Apple is apparently helped by Android manufacturers' increased focus on smartphones over tablets. "While Android tablets were a primary focus at last year's [Mobile World Congress]," he added, "most Android OEMs offered tablets but focused our MWC meetings on new smartphone offerings. With the iPad launch, we believe Apple has extended its leadership position in the fast-growing tablet market."
Apple's new iPad includes a high-resolution "Retina Display," a new A5X processor with quad-core graphics and a 5-megapixel rear camera capable of shooting 1080p video. It weighs slightly more than the iPad 2, at 1.4 pounds, and offers comparable battery life. Those in the United States will have the option of purchasing the new iPad with 4G LTE connectivity on either Verizon or AT&T.
The new iPad will keep the same prices as the previous model, starting at $499 for WiFi only versions and $629 for those with 4G capability. Prices top out at $699 for the WiFi-only, 64GB model and $829 for the 64GB model with WiFi and 4G.
Apple also dropped the price of the iPad 2, with the 16GB, WiFi-only version starting at $399. In doing so, it replicates the strategy it started with the iPhone, where the prices of the previous version fall with the introduction of a new unit.
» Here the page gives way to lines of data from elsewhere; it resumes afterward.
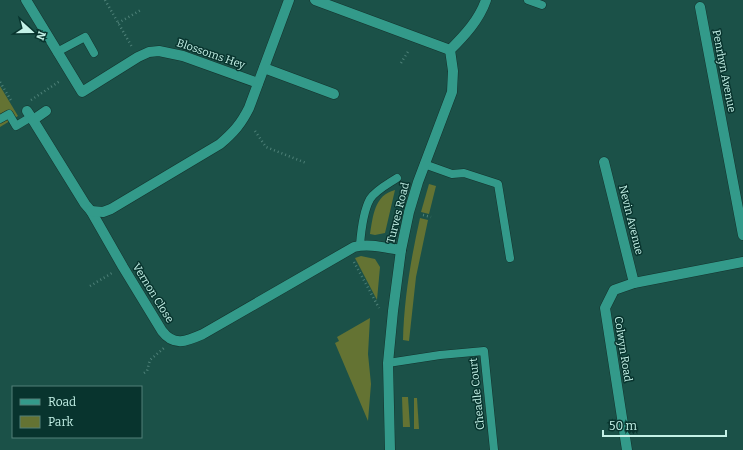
<svg xmlns="http://www.w3.org/2000/svg" width="743" height="450" viewBox="0 0 743 450" font-family="Bitter,serif">
	<style>
		.green { fill: #647333 }
		.lines { fill: none; stroke-linecap: round; stroke-linejoin: round }
		.service-casing { stroke: #14332d; stroke-width: 9 }
		.minor-casing { stroke: #14332d; stroke-width: 11 }
		.tertiary-casing { stroke: #14332d; stroke-width: 11 }
		.path { stroke: #4e8178; stroke-width: 2.5; stroke-dasharray: 1 3; stroke-linecap: butt }
		.service { stroke: #339a8a; stroke-width: 8 }
		.minor { stroke: #339a8a; stroke-width: 10 }
		.tertiary { stroke: #339a8a; stroke-width: 10 }
		.labels { text-anchor: middle; dominant-baseline: central; stroke-width: 3; stroke-linejoin: round; paint-order: stroke }
		.street-label { font-size: 11px; fill: #c4f1e7; stroke: #08342e }
	</style>
	<rect width="100%" height="100%" fill="#1b5148"/>
	<!-- green -->
	<g class="green">
		<polygon points="0,86 18,116 0,127"/>
		<polygon points="429,184 436,186 429,214 421,212"/>
		<path d="M395,190L385,233L375,235L370,234C373,217 374,195 395,190Z"/>
		<path d="M420,218L428,220L416,277L409,341L403,340C404,299 411,258 420,218Z"/>
		<polygon points="361,256 375,259 380,267 377,300 355,258"/>
		<polygon points="370,318 368,354 371,384 368,421 335,343 339,341 337,337"/>
		<polygon points="402,397 408,397 410,427 403,427"/>
		<polygon points="414,398 417,398 419,429 414,429"/>
	</g>
	<g class="lines">
		<defs>
			<g id="service">
				<polyline points="528,0 542,5"/>
				<polyline points="57,52 85,37 94,53"/>
				<polyline points="0,119 9,114 16,126 31,117"/>
				<polyline points="424,164 452,174 464,173 498,184 510,258"/>
				<path d="M360,245C361,232 364,210 370,199C376,190 388,184 397,178"/>
				<polyline points="388,363 440,355 484,351 494,450"/>
			</g>
			<g id="minor">
				<polyline points="26,0 82,92 138,57 149,52 159,51 183,56 258,83"/>
				<polyline points="315,0 450,50"/>
				<polyline points="700,7 743,235"/>
				<polyline points="264,68 334,94"/>
				<polyline points="27,111 33,120"/>
				<path d="M46,111L33,120L85,204L91,211L123,267L162,331C174,347 187,341 203,334L354,247C369,243 386,248 401,250"/>
				<polyline points="604,162 634,283"/>
				<path d="M91,211L103,212L111,209L220,144C234,132 241,124 249,108L289,0"/>
				<polyline points="627,450 605,308 614,290 634,283 743,262"/>
			</g>
			<path id="tertiary" d="M390,450L388,363L393,311L401,250L409,212L418,182L452,92L453,71L450,50C465,35 479,20 486,0"/>
		</defs>
		<!-- service casing -->
		<use href="#service" class="service-casing"/>
		<!-- minor casing -->
		<use href="#minor" class="minor-casing"/>
		<!-- tertiary casing -->
		<use href="#tertiary" class="tertiary-casing"/>
		<!-- path -->
		<g class="path">
			<polyline points="105,0 132,47"/>
			<polyline points="118,23 141,10"/>
			<polyline points="401,63 409,50"/>
			<polyline points="0,82 12,102"/>
			<polyline points="31,100 60,81"/>
			<polyline points="255,131 266,147 306,163"/>
			<polyline points="423,215 431,217"/>
			<polyline points="354,262 379,308"/>
			<polyline points="90,286 112,273"/>
			<polyline points="144,373 147,371 150,360 164,348"/>
		</g>
		<!-- service -->
		<use href="#service" class="service"/>
		<!-- minor -->
		<use href="#minor" class="minor"/>
		<!-- tertiary -->
		<use href="#tertiary" class="tertiary"/>
	</g>
	<g class="labels">
		<!-- street labels -->
		<g class="street-label">
			<text transform="translate(211 54) rotate(19)">Blossoms Hey</text>
			<text transform="translate(724 71) rotate(79)">Penrhyn Avenue</text>
			<text transform="translate(398 213) rotate(-76)">Turves Road</text>
			<text transform="translate(631 220) rotate(76)">Nevin Avenue</text>
			<text transform="translate(153 293) rotate(58)">Vernon Close</text>
			<text transform="translate(623 349) rotate(81)">Colwyn Road</text>
			<text transform="translate(477 394) rotate(-96)">Cheadle Court</text>
		</g>
	</g>
	<!-- legend -->
	<rect x="12" y="386" width="130" height="52" fill="#08342e" stroke="#538078"/>
	<rect x="20" y="399" width="20" height="6" fill="#339a8a" stroke="#538078"/>
	<text x="48" y="406" font-size="12" fill="#c4f1e7">Road</text>
	<rect x="20" y="416" width="20" height="12" fill="#647333" stroke="#538078"/>
	<text x="48" y="426" font-size="12" fill="#c4f1e7">Park</text>
	<!-- north arrow -->
	<g transform="translate(32 32) rotate(111)" stroke="#08342e" stroke-width="3" paint-order="stroke">
	<path d="M0-3L7 15L0 10L-7 15Z" fill="#c4f1e7"/>
	<text y="-6" font-size="11" font-weight="bold" text-anchor="middle" fill="#c4f1e7">N</text>
	</g>
	<!-- scale -->
	<path d="M603 430v6h123v-6" fill="none" stroke="#c4f1e7" stroke-width="2"/>
	<text x="609" y="430" font-size="12" fill="#c4f1e7" stroke="#08342e" stroke-width="3" paint-order="stroke">50 m</text>
</svg>
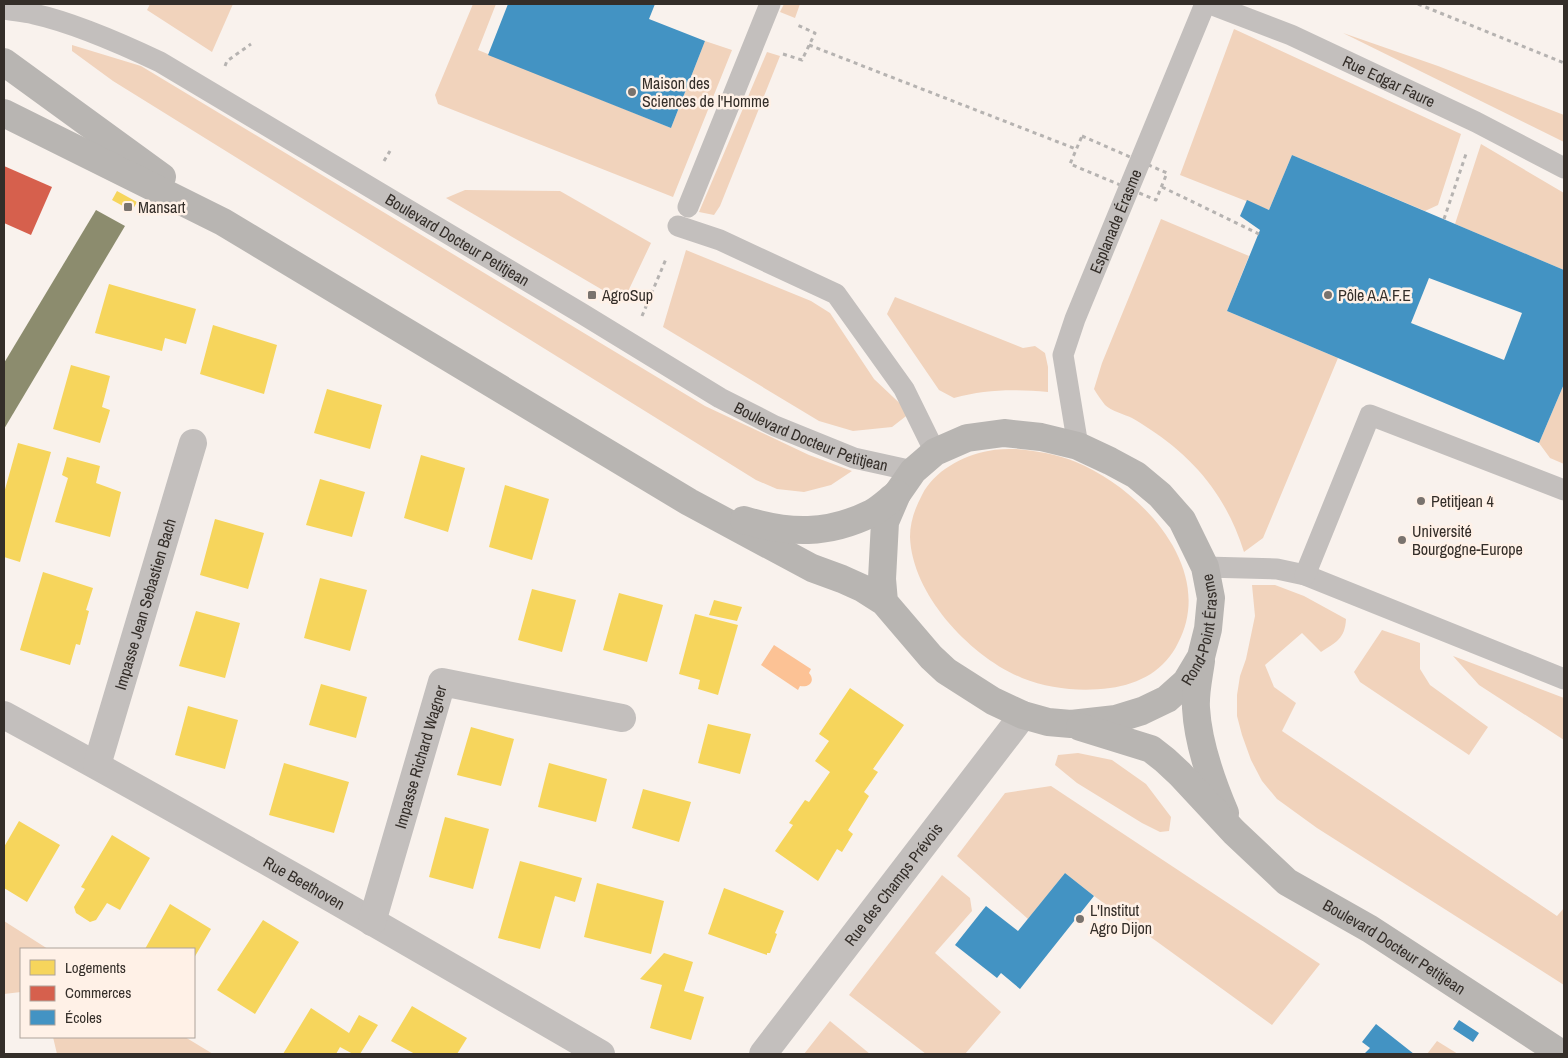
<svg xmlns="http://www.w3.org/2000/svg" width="1568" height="1058" viewBox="0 0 1568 1058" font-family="'Archivo Narrow',sans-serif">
	<rect width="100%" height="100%" fill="#f9f2ed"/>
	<!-- green -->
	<path fill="#f1d3bc" d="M150 4H233L212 52 147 10Z
		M473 4H496L478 50 671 128 705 41 732 50 673 197 438 104 435 95Z
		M784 4H800L795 18 780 12Z
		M1234 29 1461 134 1438 205 1425 211 1292 155 1269 210 1180 175Z
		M1343 33 1438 66 1564 115V142Z
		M72 45 141 66 705 406 809 455 852 471 831 485 804 492 777 489 756 480 113 81 72 51Z
		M767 52 780 56 720 206 714 215 699 212Z
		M1481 144 1564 193V270L1455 224Z
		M465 190 560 191 651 243 623 302 446 198Z
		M1161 219 1249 256 1227 311 1338 358 1263 538 1244 552C1227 498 1196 459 1148 428 1143 425 1138 421 1132 418 1124 414 1111 411 1105 405 1101 400 1097 394 1094 389L1102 363Z
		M686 250 811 301 830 313 874 379 910 413 892 427 853 431 819 421 663 327Z
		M895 297 1023 348 1035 346 1045 353 1048 367V392C1015 389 986 389 954 398L939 390 887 314Z
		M1564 384V464L1550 458 1539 443Z
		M1016 449C1037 451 1057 454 1076 462 1141 489 1217 569 1178 643 1165 670 1140 684 1110 688 1081 692 1050 689 1022 678 971 657 912 595 910 537 910 522 915 508 922 495 934 471 962 456 988 451 997 449 1007 449 1016 449Z
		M1252 585H1275L1304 596 1346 619C1345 639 1336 642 1321 652L1302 633 1265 665 1274 687 1296 703 1282 731 1557 916 1564 908V985L1317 828 1277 799 1262 781 1251 760 1242 735 1237 716V695L1240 676 1246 659 1255 616Z
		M1382 630 1420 643V669L1430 685 1488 727 1469 755 1360 682 1354 672Z
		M1453 656 1564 698V740L1479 685Z
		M1078 753 1112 760 1146 784 1171 817 1169 831 1160 832 1142 823 1077 783 1055 765 1058 755Z
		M1051 786 1320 964 1272 1025 1094 896 1065 873 1028 919 957 856 1005 793Z
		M942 875 970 898 972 911 935 953 1001 1012 965 1054H926L849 995Z
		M4 921 48 949H21V992L4 994Z
		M830 1021 870 1054H804Z
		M53 1037H185L213 1054H57Z
		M1437 1041 1458 1054H1427Z"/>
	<!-- water -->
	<path fill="#fcc295" d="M774 645 811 669 809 673C816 681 809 688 800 686L798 690 761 665Z"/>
	<!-- homes -->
	<path fill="#f6d55c" d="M117 191 137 202 132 211 112 200Z
		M109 284 196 309 186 344 165 338 162 351 95 333Z
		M213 325 277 345 264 394 200 374Z
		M71 365 110 376 102 407 110 410 100 443 53 429Z
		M327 389 382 405 370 449 314 433Z
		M18 443 51 452 20 562 4 557V493Z
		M421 455 465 468 448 532 404 518Z
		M67 457 100 466 96 483 121 492 110 537 55 522 68 478 62 475Z
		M320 479 365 492 352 537 306 525Z
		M505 485 549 499 532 560 489 547Z
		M215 519 264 533 248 589 200 575Z
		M43 572 93 588 86 610 89 611 80 645 76 644 70 665 20 650Z
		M320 578 367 590 350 651 304 638Z
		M532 589 576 600 562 652 518 640Z
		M619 593 663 605 647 662 603 650Z
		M714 600 742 607 737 621 709 615Z
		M196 611 240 623 225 678 179 666Z
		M695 614 738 625 718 695 698 689 700 680 679 674Z
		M321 684 367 697 356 738 309 725Z
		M850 688 904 725 873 769 878 772 864 792 869 796 848 830 853 834 842 852 837 849 818 881 775 851 793 825 789 823 805 800 809 802 830 772 815 761 829 741 819 734Z
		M188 706 238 720 225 769 175 755Z
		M708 724 751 734 740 774 698 763Z
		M471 727 514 739 501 786 457 775Z
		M284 763 349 782 334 833 269 815Z
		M549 763 607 779 596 822 538 807Z
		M643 789 691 802 679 842 632 828Z
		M445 817 489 829 473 889 429 877Z
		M19 821 60 845 27 902 4 888V847Z
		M112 835 150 858 120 910 107 903 96 920 90 922 76 913 74 907 85 889 81 887Z
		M520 861 582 878 575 902 555 896 540 949 498 938Z
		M597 883 664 901 651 954 584 937Z
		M724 888 784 911 775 933 777 934 770 953H767V955L708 934Z
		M170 904 211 929 194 958V949H145Z
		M263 920 299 942 255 1014 217 990Z
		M664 953 693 962 684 991 704 997 691 1040 650 1028 662 985 640 979Z
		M412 1006 467 1038 457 1054H415L391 1041Z
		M311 1008 349 1033 359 1015 378 1025 360 1054H353L340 1047 336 1054H283Z"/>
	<!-- shops -->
	<path fill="#d6604d" d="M4 166 52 187 31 235 4 223Z"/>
	<!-- schools -->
	<path fill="#4393c3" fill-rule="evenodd" d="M508 4H655L649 19 705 41 671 128 488 55Z
		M1292 155 1564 270V384L1539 443 1227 311 1260 230 1240 216 1247 200 1269 210ZM1429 278 1522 313 1504 360 1411 323Z
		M1065 873 1094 896 1020 989 1001 973 997 978 955 945 986 906 1018 931Z
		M1459 1020 1479 1033 1473 1042 1453 1029Z
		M1376 1024 1414 1054H1364L1370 1048 1362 1042Z"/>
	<!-- industry -->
	<path fill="#8c8c6e" d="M96 210 125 226 4 429V363Z"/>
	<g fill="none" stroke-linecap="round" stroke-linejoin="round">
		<!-- path -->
		<path stroke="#b6b3b1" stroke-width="3" stroke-dasharray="4 4" stroke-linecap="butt" d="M1418 4 1564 63
			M809 45 1076 149
			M783 54 802 60 815 33 795 24
			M225 66 227 61 251 44
			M1082 136 1167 173 1156 200 1070 164Z
			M384 161 390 151
			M1162 187 1259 234
			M1444 219 1467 151
			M642 316 666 259"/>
		<!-- service -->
		<g stroke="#c3bfbd" stroke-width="21">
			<path id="s1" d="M1210 4 1291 35 1476 122 1564 168"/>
			<path id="s2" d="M4 9C14 11 24 11 34 14 75 23 122 44 160 62L581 313 720 398 775 426 854 458 913 471"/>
			<path d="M688 207 770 4"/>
			<path d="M678 226 720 240 836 294 904 389 935 452"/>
			<path id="s3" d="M1078 446 1063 355 1075 319 1205 4"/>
			<path d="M1205 567 1277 569 1305 575 1564 679"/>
			<path d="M1305 575 1370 415 1564 490"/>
		</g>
		<!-- minor -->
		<g stroke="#c3bfbd" stroke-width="28">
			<path id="s4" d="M4 715C205 824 403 939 601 1054"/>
			<path id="s5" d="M97 765 193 443"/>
			<path id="s6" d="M372 922 442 682 622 718"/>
			<path id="s7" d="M763 1054 1023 715"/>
		</g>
		<!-- secondary -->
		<g stroke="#b8b5b2" stroke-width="28">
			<path d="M4 62 162 177"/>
			<path id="s8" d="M4 113 223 222 689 502 812 568 842 579 862 588 884 602 931 657 946 671 993 701 1023 715 1048 722 1071 724 1116 719 1142 711 1167 699 1186 682 1201 657 1208 629 1211 598 1205 567 1182 520 1160 495 1136 475 1110 461 1078 446 1041 437 1004 433 967 438 935 452 913 471 897 494 885 522 882 579 884 602"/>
			<path d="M744 520C789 534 828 535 872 513 881 508 889 500 897 494"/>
			<path d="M1201 661C1199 676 1195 692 1196 708 1198 744 1211 780 1225 813"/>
			<path id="s9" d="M1080 727 1151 749 1165 760 1180 774 1234 832 1287 882 1370 929 1562 1054"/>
		</g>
	</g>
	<!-- markers -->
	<g fill="#79736e" stroke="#fff1e7" stroke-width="2">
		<circle cx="632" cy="92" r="5"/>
		<rect x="123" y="202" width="10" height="10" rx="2.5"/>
		<rect x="587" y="290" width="10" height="10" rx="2.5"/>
		<circle cx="1328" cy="295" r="5"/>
		<circle cx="1421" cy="501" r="5"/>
		<circle cx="1402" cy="540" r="5"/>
		<circle cx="1080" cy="919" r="5"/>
	</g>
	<g text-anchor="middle" stroke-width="5" stroke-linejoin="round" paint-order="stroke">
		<!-- street labels -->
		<g font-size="16" fill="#342e29" stroke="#fff1e7">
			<text dy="6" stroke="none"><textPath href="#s1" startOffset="195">Rue Edgar Faure</textPath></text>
			<text dy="6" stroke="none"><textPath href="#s3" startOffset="236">Esplanade Érasme</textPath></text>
			<text dy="6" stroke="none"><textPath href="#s2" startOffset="512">Boulevard Docteur Petitjean</textPath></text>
			<text dy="6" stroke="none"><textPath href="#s2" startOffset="918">Boulevard Docteur Petitjean</textPath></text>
			<text dy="6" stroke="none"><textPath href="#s5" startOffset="168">Impasse Jean Sebastien Bach</textPath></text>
			<text dy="6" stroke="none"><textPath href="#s8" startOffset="1420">Rond-Point Érasme</textPath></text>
			<text dy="6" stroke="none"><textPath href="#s6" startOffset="172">Impasse Richard Wagner</textPath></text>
			<text dy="6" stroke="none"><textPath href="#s4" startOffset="344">Rue Beethoven</textPath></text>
			<text dy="6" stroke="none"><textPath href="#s7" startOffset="214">Rue des Champs Prévois</textPath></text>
			<text dy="6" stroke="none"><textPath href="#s9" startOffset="390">Boulevard Docteur Petitjean</textPath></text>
		</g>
		<!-- poi labels -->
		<g font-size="16" fill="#342e29" stroke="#fff1e7" text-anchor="start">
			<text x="642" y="89">Maison des<tspan x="642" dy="18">Sciences de l'Homme</tspan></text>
			<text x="138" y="213">Mansart</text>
			<text x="602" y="301">AgroSup</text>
			<text x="1338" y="301">Pôle A.A.F.E</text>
			<text x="1431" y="507">Petitjean 4</text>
			<text x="1412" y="537">Université<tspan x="1412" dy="18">Bourgogne-Europe</tspan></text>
			<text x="1090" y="916">L'Institut<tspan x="1090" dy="18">Agro Dijon</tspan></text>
		</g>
	</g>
	<!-- border -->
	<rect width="1568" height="1058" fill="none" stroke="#342e29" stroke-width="10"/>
	<!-- legend -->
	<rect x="20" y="948" width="175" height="90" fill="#fff1e7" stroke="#aea39b"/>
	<rect x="30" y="960" width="25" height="15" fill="#f6d55c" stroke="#aea39b"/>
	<text x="65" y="973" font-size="15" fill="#342e29">Logements</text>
	<rect x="30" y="986" width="25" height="15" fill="#d6604d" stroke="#aea39b"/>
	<text x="65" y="998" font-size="15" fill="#342e29">Commerces</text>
	<rect x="30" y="1010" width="25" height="15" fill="#4393c3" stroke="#aea39b"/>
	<text x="65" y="1023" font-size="15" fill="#342e29">Écoles</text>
</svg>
It could also help further spur iPad adoption.
Other analysts believe the new iPad's features will help it in the battle against Android.
"Given the 8" Kindle Fire ($199) and several lower-priced 10" Android Tablets," Gene Munster, an analyst with Piper Jaffray, wrote in a March 7 research note, "we see the price reduction of the iPad 2, and the lower entry-level price for the iPad family, as a strong defensive move from Apple." Nor does he see the iPad 2 price reduction as negatively impacting sales of the new iPad: "Rather, it expands Apple's addressable market in the rapidly growing tablet space."